In July, a congressional hearing will be held to determine whether or not President Donald Trump is mentally fit to be leader of the free world, and the result could well determine whether or not impeachment hearings begin to remove Trump from office.
The Hill reports:
“House Budget Committee Chairman John Yarmuth (D-KY) said he and Rep. Jamie Raskin (D-MD.) will host Dr. Bandy Lee, a Yale School of Medicine psychiatrist who edited the best-selling book ‘The Dangerous Case of Donald Trump: Psychiatrists and Mental Health Experts Assess a President.’
“’We are planning to do something where she can make a presentation to other members, so that they’ll be aware of what she’s been working on,’ Yarmuth told The Hill in a brief interview.”
Such a hearing is controversial because none of the doctors who will testify have actually treated Trump, and the American Psychiatric Association (APA) prohibits members from speculating about the mental state of public figures.
Despite that, Yarmuth noted that the safety of the American people is paramount, and that alone is reason enough to solicit testimony from experts in the field:
“Even though none of them had actually treated Trump, they in their practices, and their experience, they recognize certain patterns of behavior, and when it’s their professional responsibility to alert people who may be endangered by someone’s behavior.
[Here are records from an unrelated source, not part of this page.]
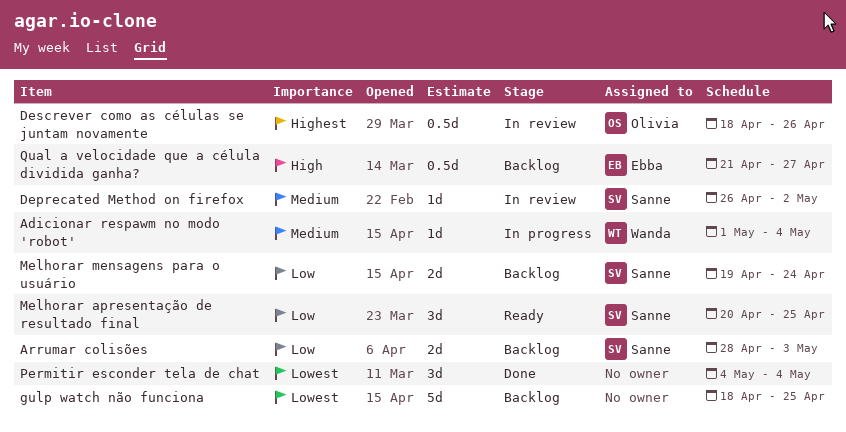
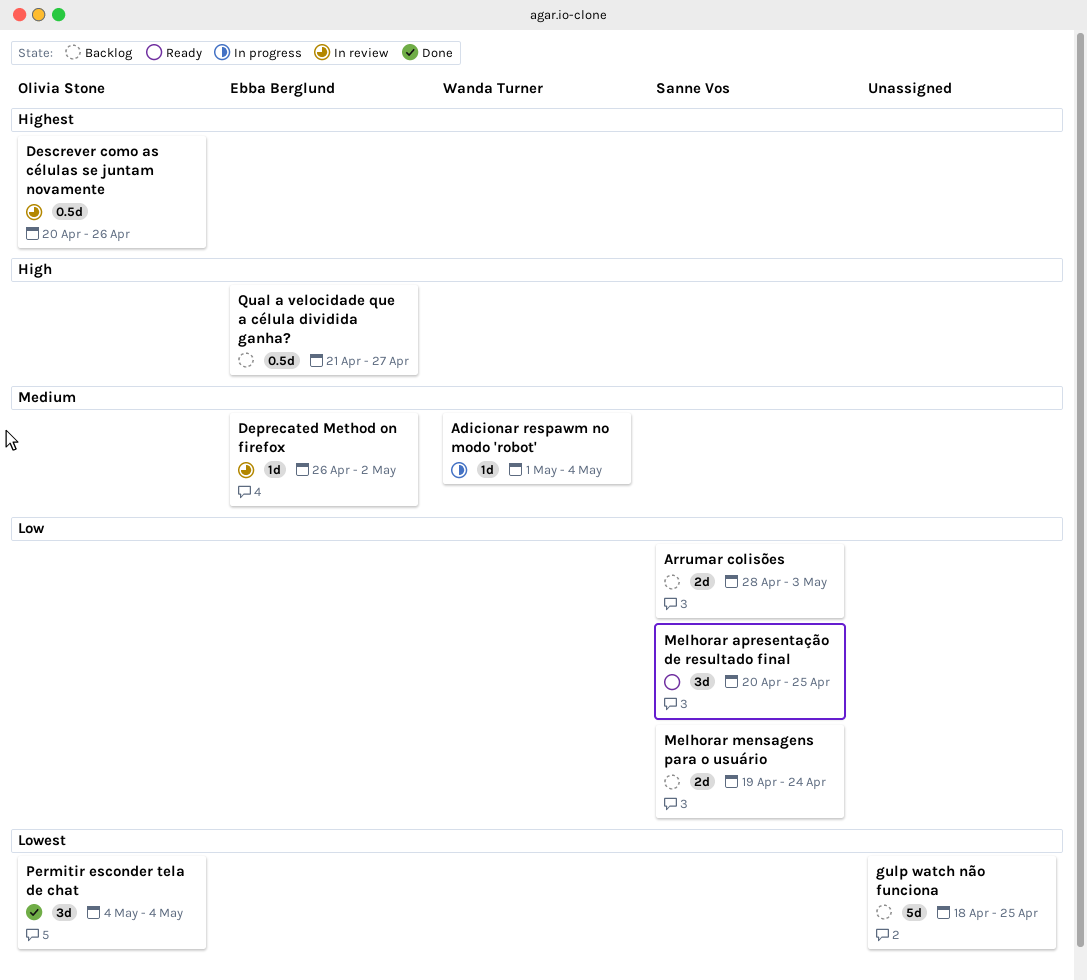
Deprecated Method on firefox, owner: Sanne Vos -> Ebba Berglund
Descrever como as células se juntam novamente, start: Apr 18 -> Apr 20
Permitir esconder tela de chat, owner: none -> Olivia Stone

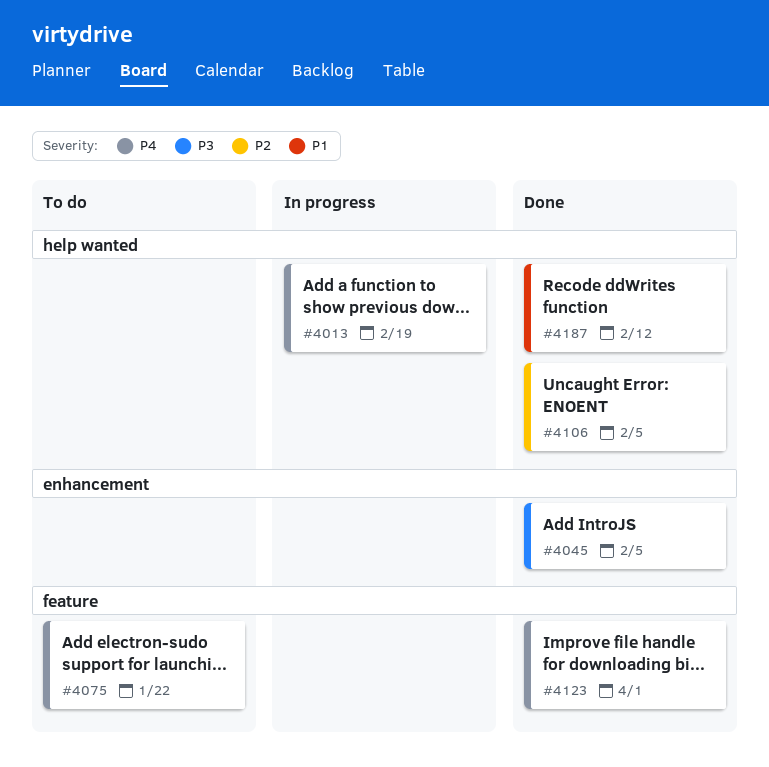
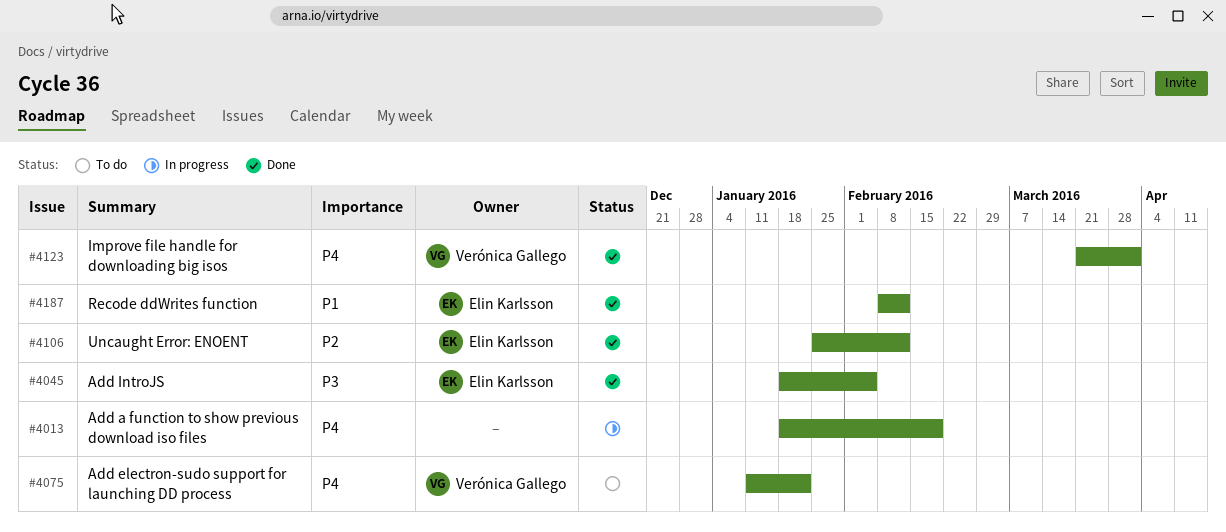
#4106, due: Feb 5 -> Feb 12

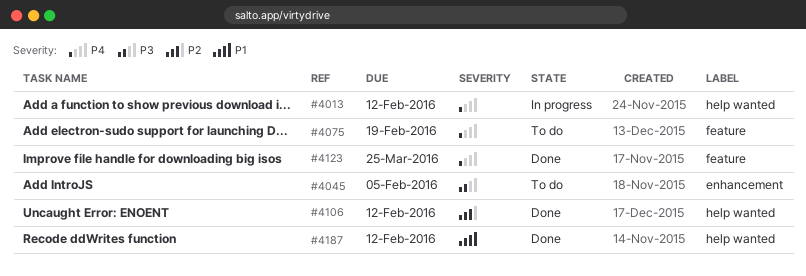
#4013, due: Feb 19 -> Feb 12
#4045, status: Done -> To do
#4075, due: Jan 22 -> Feb 19
#4123, due: Apr 1 -> Mar 25

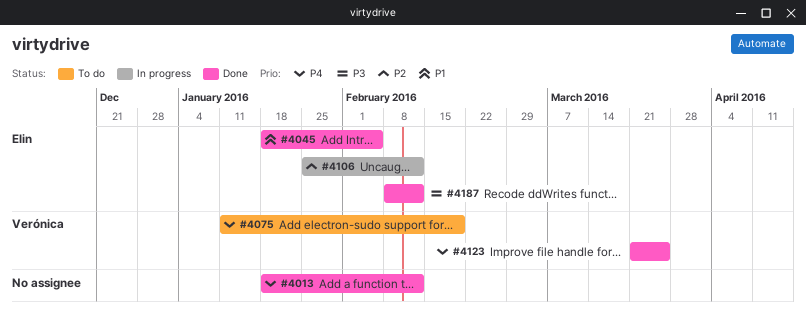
#4013, status: In progress -> Done
#4045, status: To do -> Done
#4045, priority: P3 -> P1
#4106, status: Done -> In progress
#4187, priority: P1 -> P3

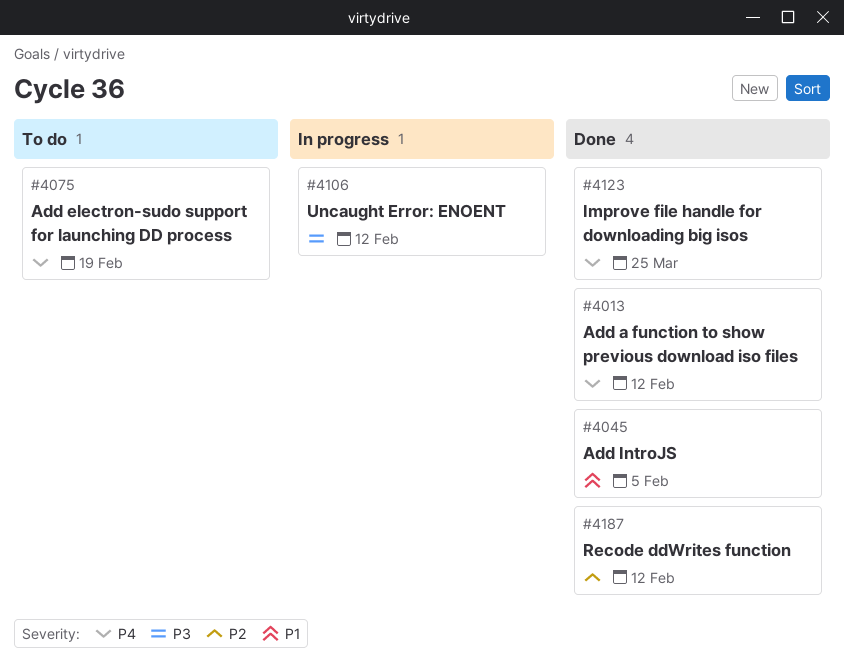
#4106, priority: P2 -> P3
#4187, priority: P3 -> P2

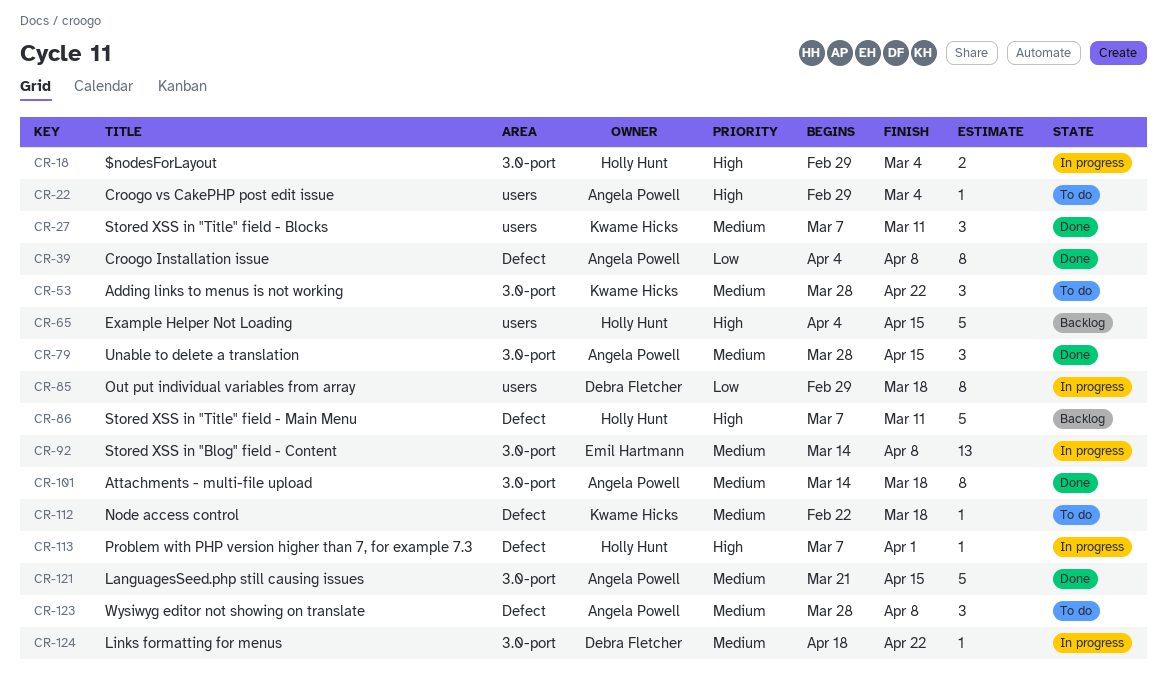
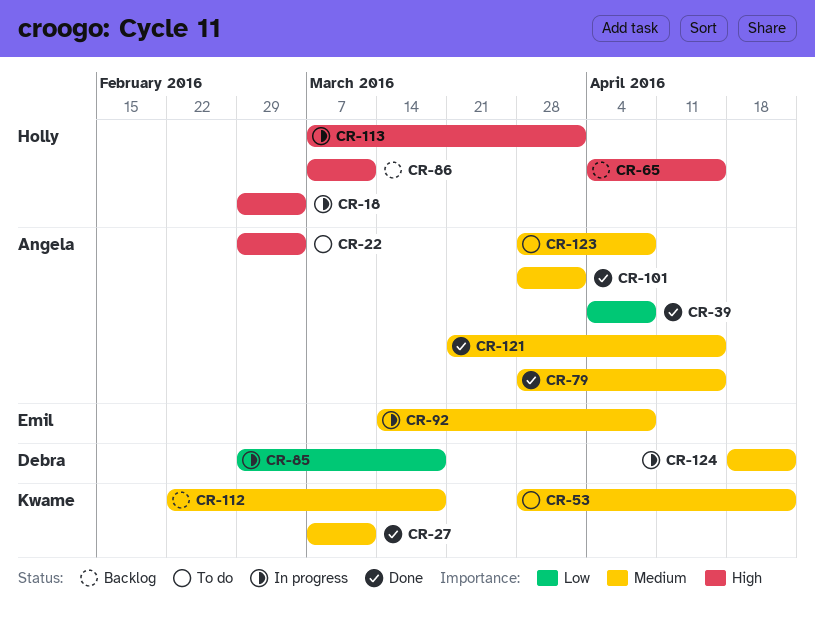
CR-101, start: Mar 14 -> Mar 28
CR-101, due: Mar 18 -> Apr 1
CR-112, status: To do -> Backlog

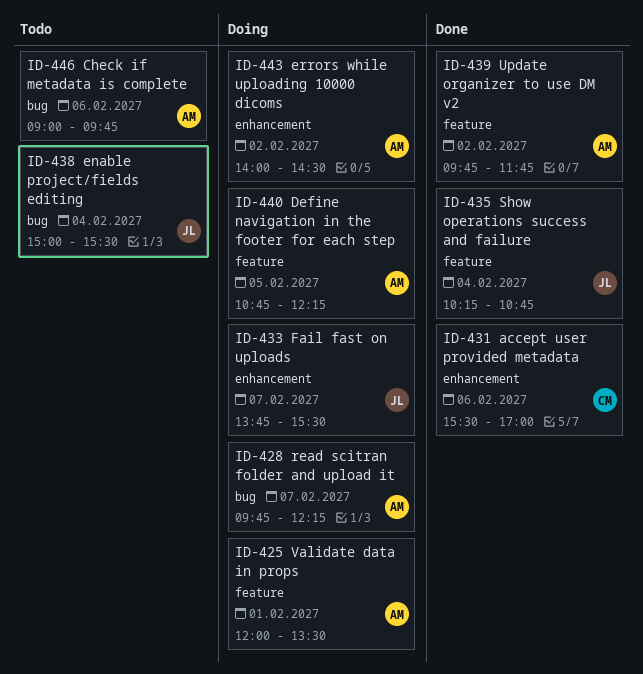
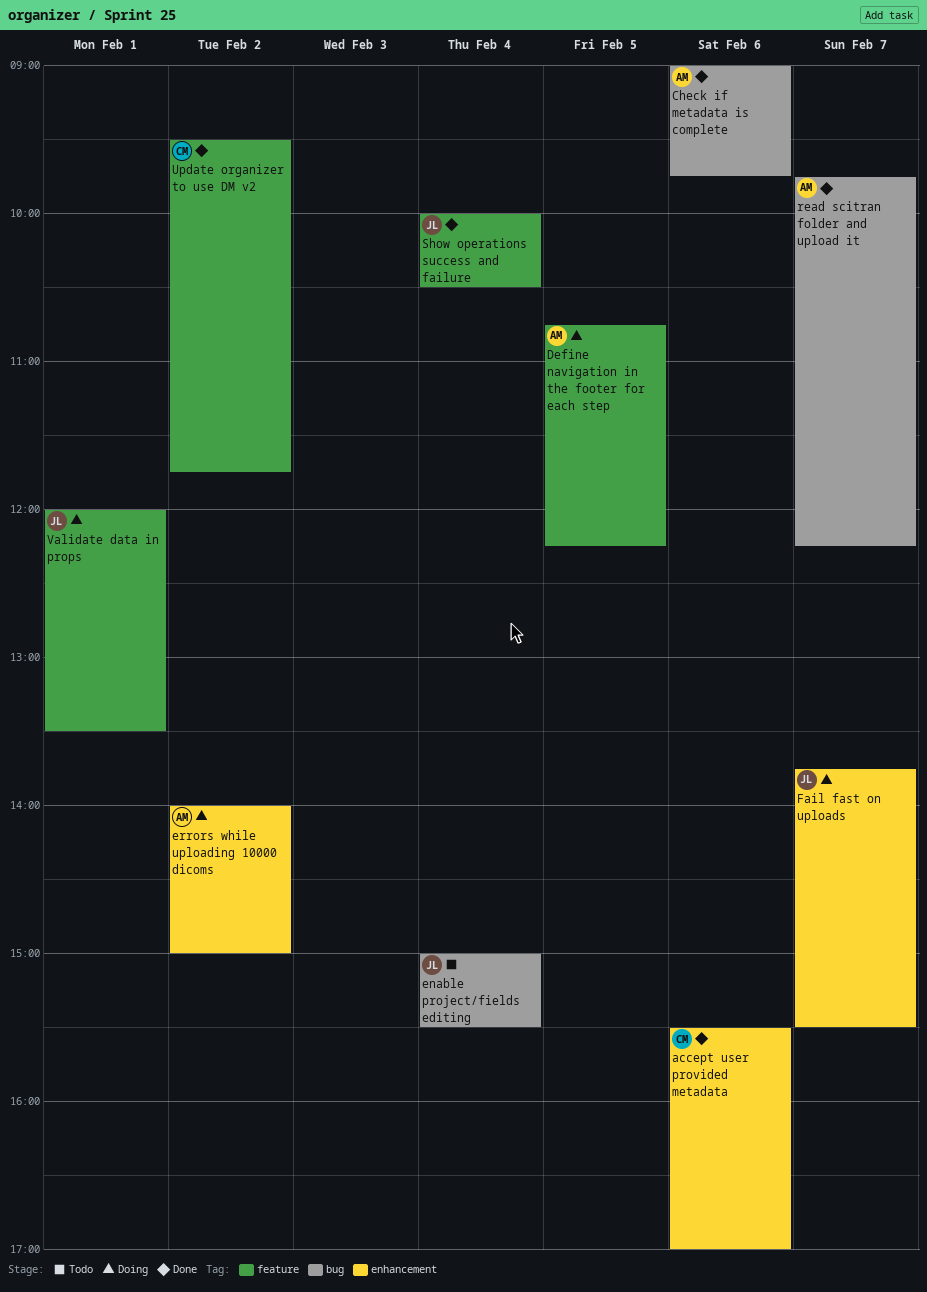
Check if metadata is complete, status: Todo -> Done
errors while uploading 10000 dicoms, ends: 14:30 -> 15:00
read scitran folder and upload it, status: Doing -> Done
Show operations success and failure, begins: 10:15 -> 10:00
Show operations success and failure, ends: 10:45 -> 10:30
Update organizer to use DM v2, owner: AM -> CM
Update organizer to use DM v2, begins: 09:45 -> 09:30
Validate data in props, owner: AM -> JL

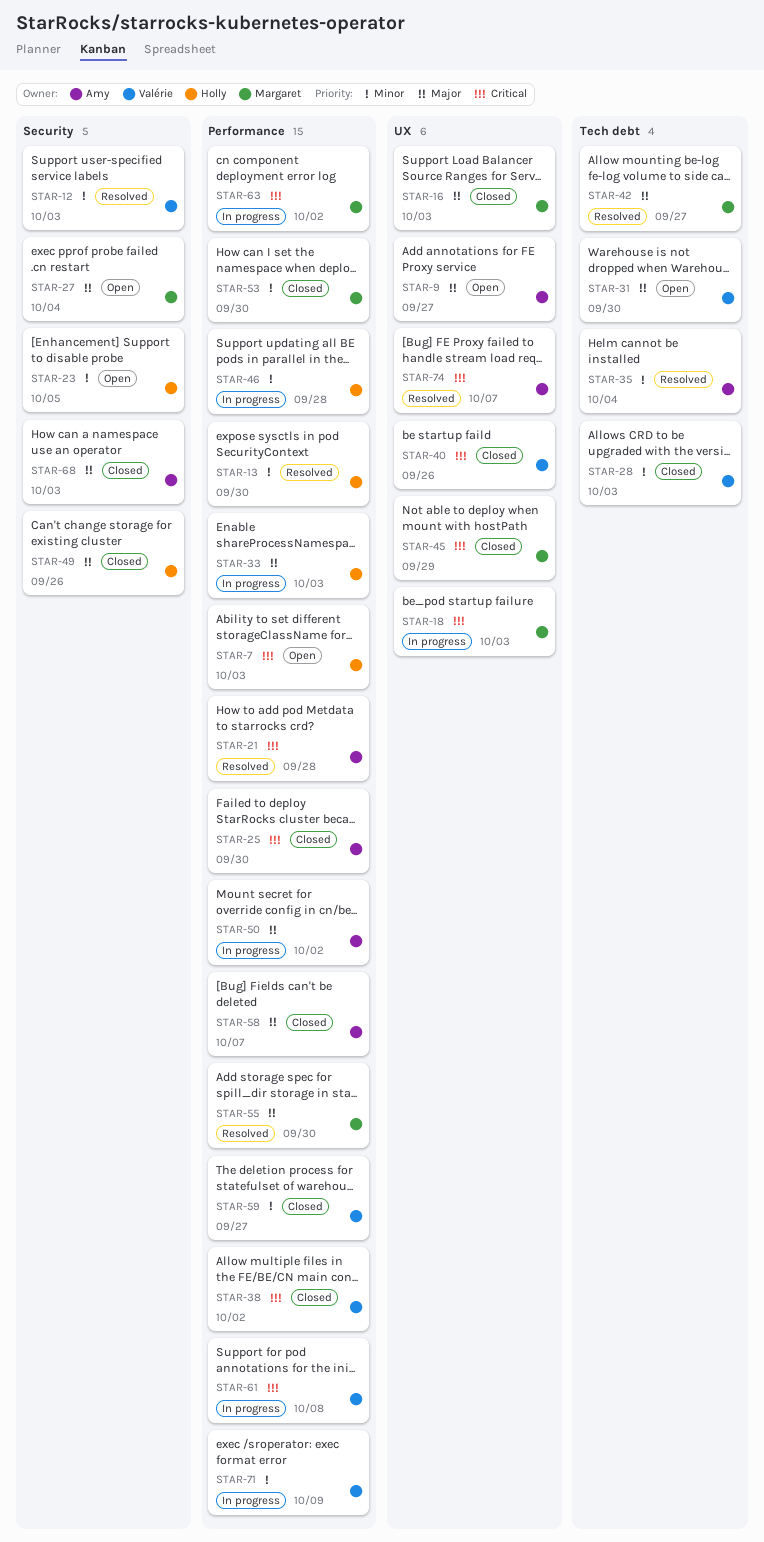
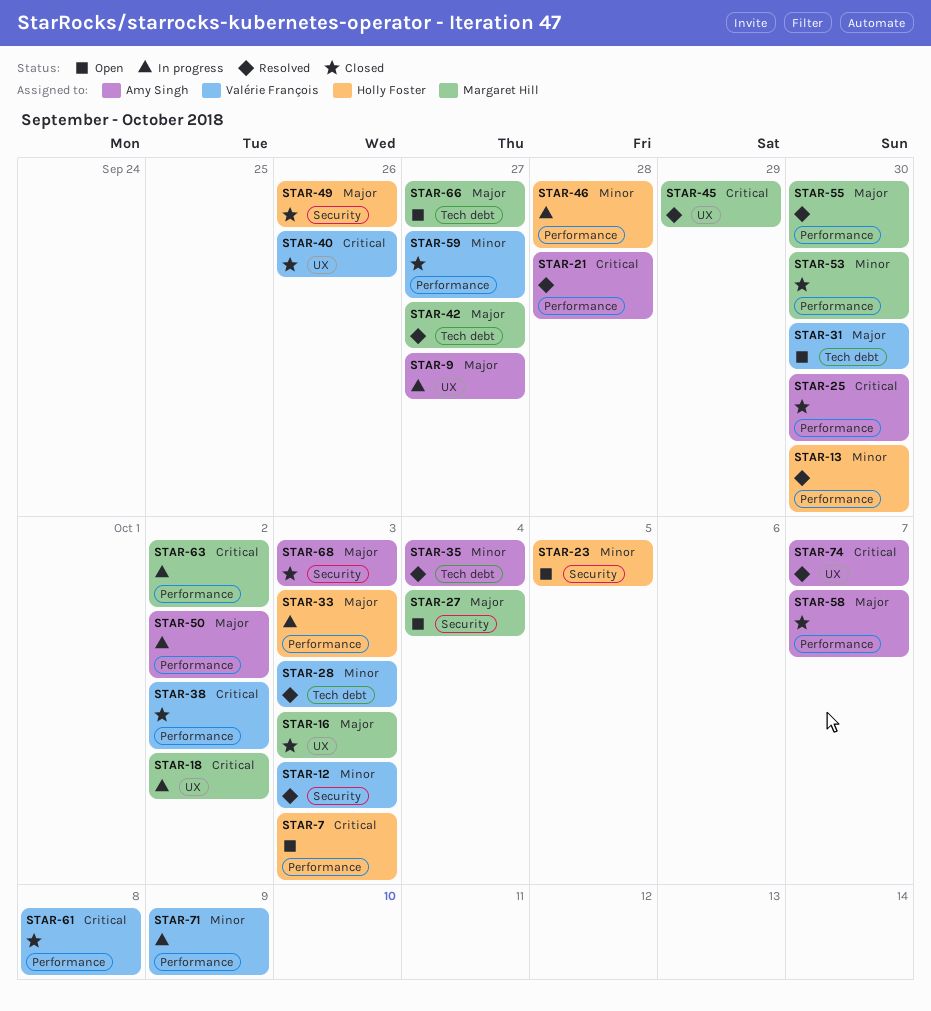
STAR-9, status: Open -> In progress
STAR-18, due: Oct 3 -> Oct 2
STAR-28, status: Closed -> Resolved
STAR-45, status: Closed -> Resolved
STAR-61, status: In progress -> Closed
STAR-66: none -> present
And in this case it’s the American people.”
Trump has certainly done and said things that have made many question his mental fitness for office. Consider these points made by Justin A. Frank, M.D., a clinical professor of psychiatry at George Washington University Medical Center and author of Trump on the Couch: Inside the Mind of the President:
- A worrisome escalation of Trump’s cognitive limitations was heard in his inability to follow the thread of a conversation, as when he jumped from getting a card for Melania’s birthday to talking about Macron’s wife to talking about Iran — all in a span of three sentences. He said things that just don’t make sense, like there is “a horrible group of deep-seated people” out to get him.
- The paranoid portrayal of himself as victim continued in a similar manner. “It’s a witch hunt,” Trump said, “and they know that. … I would give myself an A-plus. Nobody has done what I’ve been able to do and I did it despite the fact that I have a phony cloud over my head that doesn’t exist.”
- Also on display was the now-familiar disconnect between Trump’s language, meaning, and the truth, most conspicuously when he contradicted himself while railing against his perceived enemies on “fake news” networks: “I don’t watch them at all. I watched last night.”
While the hearing next month may not change any minds on Capitol Hill, it needs to be held, if only because it’s sure to infuriate the notoriously thin-skinned Trump.